— Слышал каждое слово. Просто все это мне известно и так.
— Откуда?
— Скажем так, у меня есть свои каналы. Дело не в том, что вы предприняли в ее поисках, Третья. Вопрос стоит так: из-за чего, по-вашему, все это произошло?
— Ты совсем глупый? Из-за медальона же!
— Браво. Спасибо за помощь, Капитан Очевидность. А теперь переведи мой вопрос Джуну. Его это тоже касается.
Напряженная перестрелка словами на мунспике.
— Когда Джун бродил по Морю… Он говорит, что однажды видел ее вдалеке — и без лица. Не смотри на меня так, я сама не понимаю, что он мямлит же! Он ничего не понял, а когда приблизился, ее уже не было. Странно, мне он раньше этого не говорил же!
Без лица? Хм… Да. Без лица… Кажется, понимаю… Хотя им это знать необязательно.
— Ясно… Но вы оба снова усматриваете причину там, где лежит всего лишь следствие.
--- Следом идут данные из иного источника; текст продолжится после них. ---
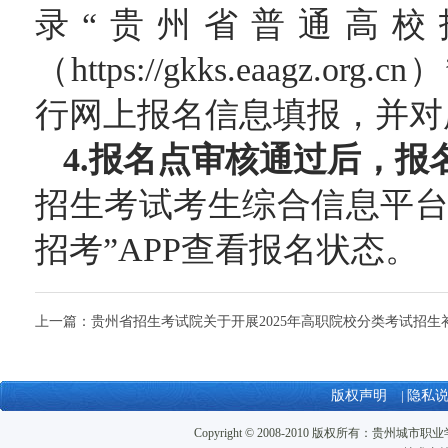
录
“贵州省普通高校
（https://gkks.eaagz
行网上报名信息填报，并对
4.报名点审核通过后，报
招生考试考生综合信息平
招考”APP查看报名状态。
上一篇：
贵州省招生考试院关于开展2025年高职院校分类考试招生补报名工作的
版权声明
|
隐私
Copyright © 2008-2010 版权所有：贵州城市职业学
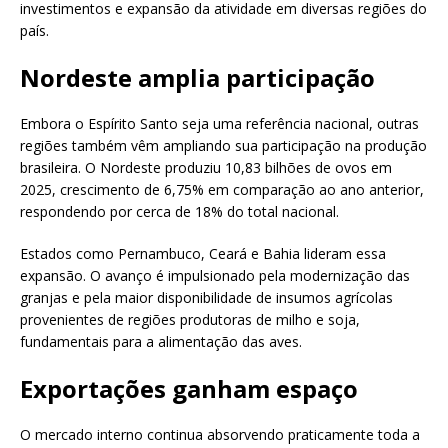
investimentos e expansão da atividade em diversas regiões do
país.
Nordeste amplia participação
Embora o Espírito Santo seja uma referência nacional, outras
regiões também vêm ampliando sua participação na produção
brasileira. O Nordeste produziu 10,83 bilhões de ovos em
2025, crescimento de 6,75% em comparação ao ano anterior,
respondendo por cerca de 18% do total nacional.
Estados como Pernambuco, Ceará e Bahia lideram essa
expansão. O avanço é impulsionado pela modernização das
granjas e pela maior disponibilidade de insumos agrícolas
provenientes de regiões produtoras de milho e soja,
fundamentais para a alimentação das aves.
Exportações ganham espaço
O mercado interno continua absorvendo praticamente toda a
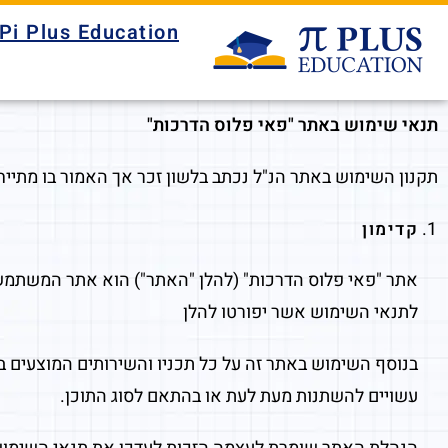
Pi Plus Education
תנאי שימוש באתר "פאי פלוס הדרכות"
תקנון השימוש באתר הנ"ל נכתב בלשון זכר אך האמור בו מתייח
קדימון
אתר "פאי פלוס הדרכות" (להלן "האתר") הוא אתר המשתמש כ
לתנאי השימוש אשר יפורטו להלן
בנוסף השימוש באתר זה על כל תכניו והשירותים המוצעים בו
עשויים להשתנות מעת לעת או בהתאם לסוג התוכן.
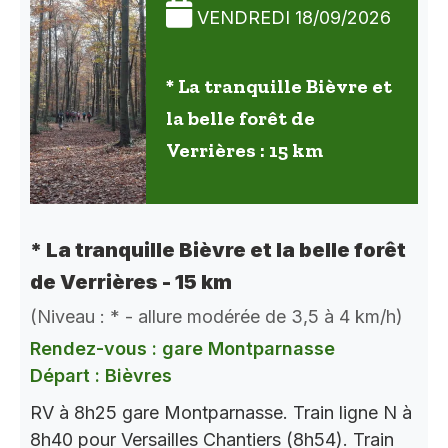
VENDREDI 18/09/2026
* La tranquille Bièvre et
la belle forêt de
Verrières : 15 km
* La tranquille Bièvre et la belle forêt
de Verrières - 15 km
(Niveau : * - allure modérée de 3,5 à 4 km/h)
Rendez-vous : gare Montparnasse
Départ : Bièvres
RV à 8h25 gare Montparnasse. Train ligne N à
8h40 pour Versailles Chantiers (8h54). Train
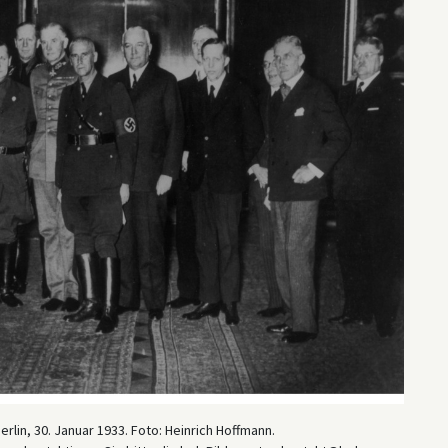
erlin, 30. Januar 1933. Foto: Heinrich Hoffmann.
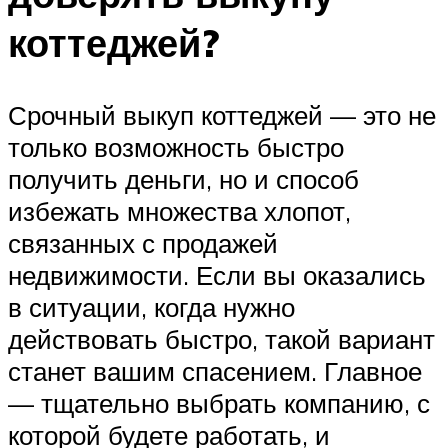
коттеджей?
Срочный выкуп коттеджей — это не
только возможность быстро
получить деньги, но и способ
избежать множества хлопот,
связанных с продажей
недвижимости. Если вы оказались
в ситуации, когда нужно
действовать быстро, такой вариант
станет вашим спасением. Главное
— тщательно выбрать компанию, с
которой будете работать, и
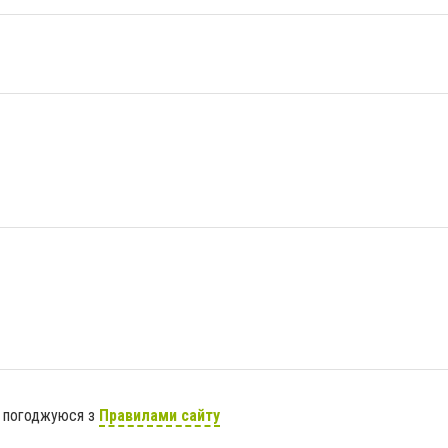
я погоджуюся з
Правилами сайту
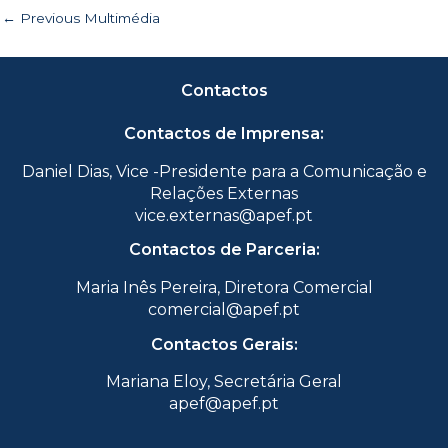
←
Previous Multimédia
Contactos
Contactos de Imprensa:
Daniel Dias, Vice -Presidente para a Comunicação e
Relações Externas
vice.externas@apef.pt
Contactos de Parceria:
Maria Inês Pereira, Diretora Comercial
comercial@apef.pt
Contactos Gerais:
Mariana Eloy, Secretária Geral
apef@apef.pt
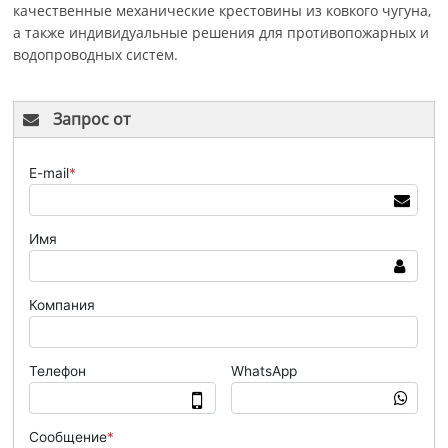
качественные механические крестовины из ковкого чугуна,
а также индивидуальные решения для противопожарных и
водопроводных систем.
Запрос от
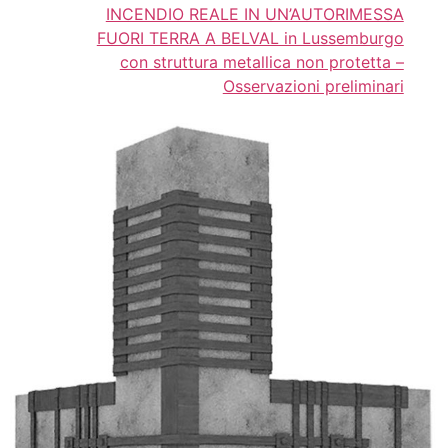
INCENDIO REALE IN UN’AUTORIMESSA
FUORI TERRA A BELVAL in Lussemburgo
con struttura metallica non protetta –
Osservazioni preliminari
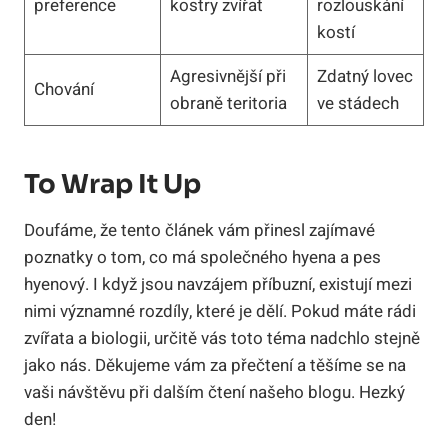
preference
kostry zvířat
rozlouskání
kostí
Agresivnější při
Zdatný lovec
Chování
obraně teritoria
ve stádech
To Wrap It Up
Doufáme, že tento článek vám přinesl zajímavé
poznatky o tom, co má společného hyena a pes
hyenový. I když jsou navzájem příbuzní, existují mezi
nimi významné rozdíly, které je dělí. Pokud máte rádi
zvířata a biologii, určitě vás toto téma nadchlo stejně
jako nás. Děkujeme vám za přečtení a těšíme se na
vaši návštěvu při dalším čtení našeho blogu. Hezký
den!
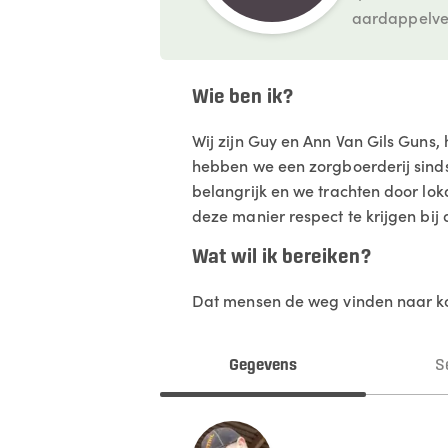
aardappelve
Wie ben ik?
Wij zijn Guy en Ann Van Gils Guns,
hebben we een zorgboerderij sinds
belangrijk en we trachten door lok
deze manier respect te krijgen bij
Wat wil ik bereiken?
Dat mensen de weg vinden naar kor
Gegevens
S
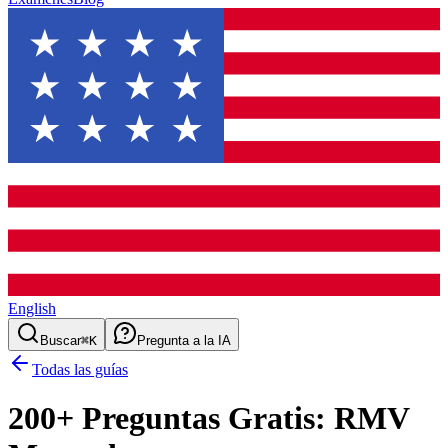
English
Buscar
⌘K
Pregunta a la IA
Todas las guías
200
+ Preguntas Gratis:
RMV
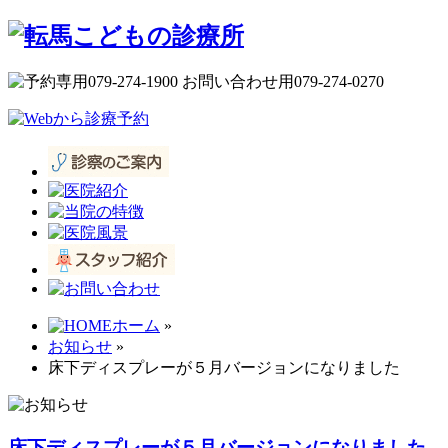
ホーム
»
お知らせ
»
床下ディスプレーが５月バージョンになりました
床下ディスプレーが５月バージョンになりました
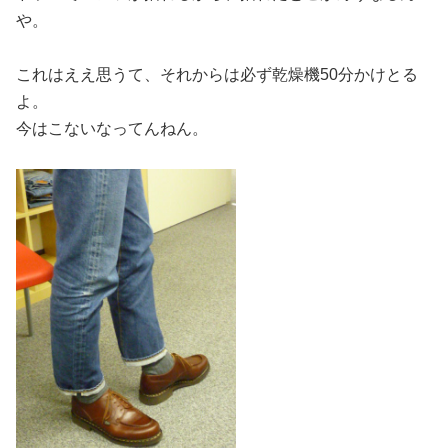
や。
これはええ思うて、それからは必ず乾燥機50分かけとる
よ。
今はこないなってんねん。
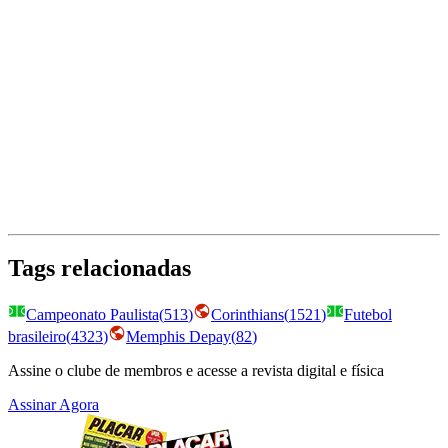
Tags relacionadas
Campeonato Paulista
(
513
)
Corinthians
(
1521
)
Futebol
brasileiro
(
4323
)
Memphis Depay
(
82
)
Assine o clube de membros e acesse a revista digital e física
Assinar Agora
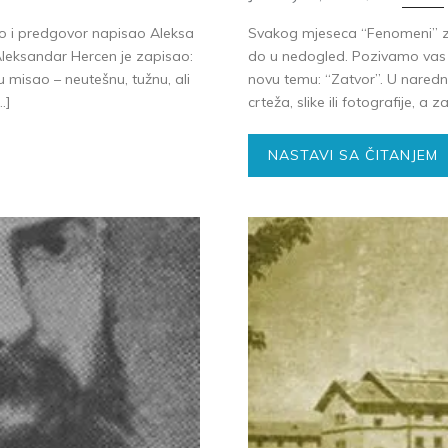
dio i predgovor napisao Aleksa
Svakog mjeseca “Fenomeni” za
leksandar Hercen je zapisao:
do u nedogled. Pozivamo vas d
 misao – neutešnu, tužnu, ali
novu temu: “Zatvor”. U naredne 
…]
crteža, slike ili fotografije, a
NASTAVI SA ČITANJEM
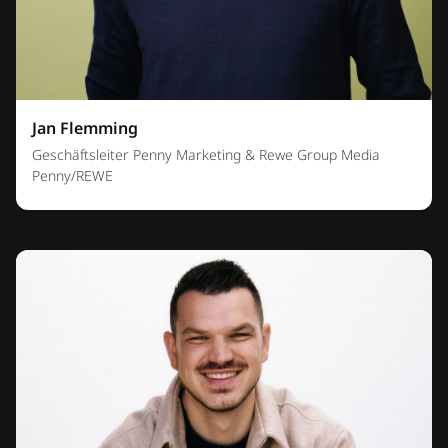
Jan Flemming
Geschäftsleiter Penny Marketing & Rewe Group Media
Penny/REWE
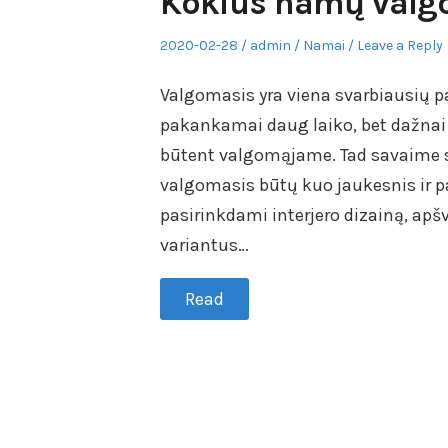
Kokius namų valgo
Posted
Author
Posted
2020-02-28
admin
Namai
Leave a Reply
on
in
Valgomasis yra viena svarbiausių p
pakankamai daug laiko, bet dažnai ir
būtent valgomąjame. Tad savaime 
valgomasis būtų kuo jaukesnis ir
pasirinkdami interjero dizainą, ap
variantus…
Read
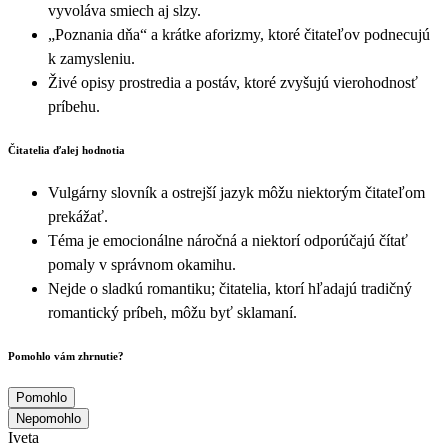
vyvoláva smiech aj slzy.
„Poznania dňa“ a krátke aforizmy, ktoré čitateľov podnecujú
k zamysleniu.
Živé opisy prostredia a postáv, ktoré zvyšujú vierohodnosť
príbehu.
Čitatelia ďalej hodnotia
Vulgárny slovník a ostrejší jazyk môžu niektorým čitateľom
prekážať.
Téma je emocionálne náročná a niektorí odporúčajú čítať
pomaly v správnom okamihu.
Nejde o sladkú romantiku; čitatelia, ktorí hľadajú tradičný
romantický príbeh, môžu byť sklamaní.
Pomohlo vám zhrnutie?
Pomohlo
Nepomohlo
Iveta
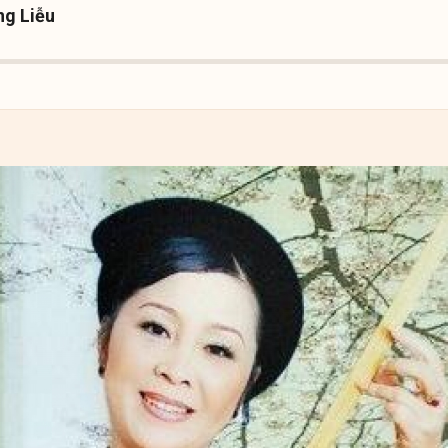
g Liễu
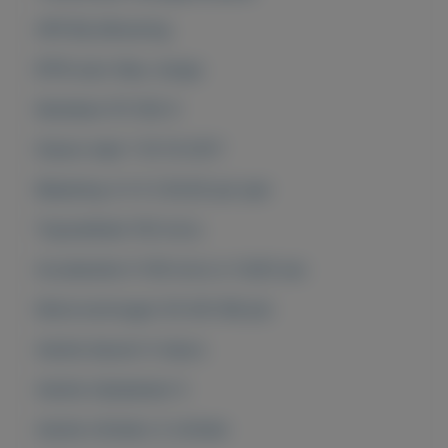
APK Bij aflevering
BTW auto Nee, marge
Kenteken PZ-182-X
Datum deel 1 16-10-2017
Belasting (±) € 233,00 per jaar
Topsnelheid 155 km/u
Acceleratie 0-100 km/u in 14,00 sec
Motorvermogen 50 kW (68 pk)
Aantal deuren 5-deurs
Aantal zitplaatsen 5
Aantal cilinders 3-cilinder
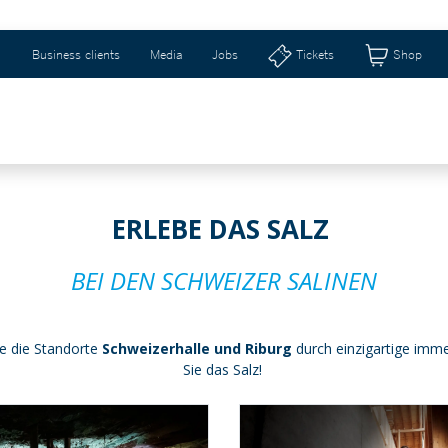
Business clients
Media
Jobs
Tickets
Shop
eizerhalle & Riburg
Shops & Geschenkideen
Ti
ERLEBE DAS SALZ
BEI DEN SCHWEIZER SALINEN
e die Standorte
Schweizerhalle und Riburg
durch einzigartige imme
Sie das Salz!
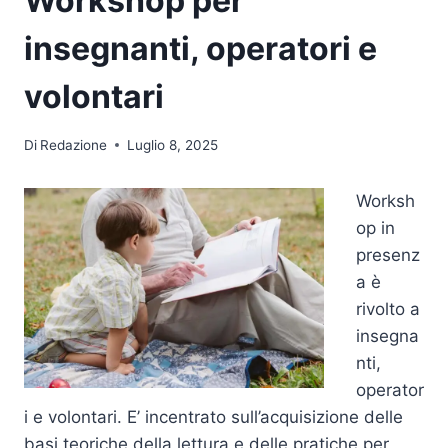
Workshop per
insegnanti, operatori e
volontari
Di
Redazione
Luglio 8, 2025
Worksh
op in
presenz
a è
rivolto a
insegna
nti,
operator
i e volontari. E’ incentrato sull’acquisizione delle
basi teoriche della lettura e delle pratiche per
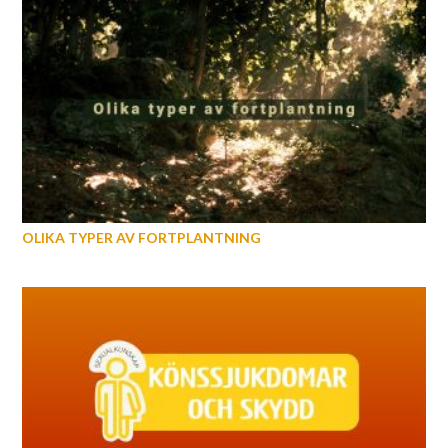
OLIKA TYPER AV FORTPLANTNING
Даже медальон — не настоящая причина, хотя кажется таковой. Подумайте еще.
— Но что еще может быть причиной? Ведь его передал Отец, а она его не сберегла же! Ты не представляешь, как это ранит, дылда!
Моя бровь поползла вверх и многозначительно переломилась.
— А я думал, тебе нравится шоу Кун-Куна.
— Кун-Кун? При чем тут Кун-Кун же?!
— Учись мыслить дедуктивно, детка. От общего к частному и обратно. Скажи, изделия Розена когда-нибудь ломались сами собой?
— Никогда же! Что за глупые вопросы ты задаешь, человек!
— Тогда не напрашивается ли сам собой еще один вопрос: кто этот медальон прислал?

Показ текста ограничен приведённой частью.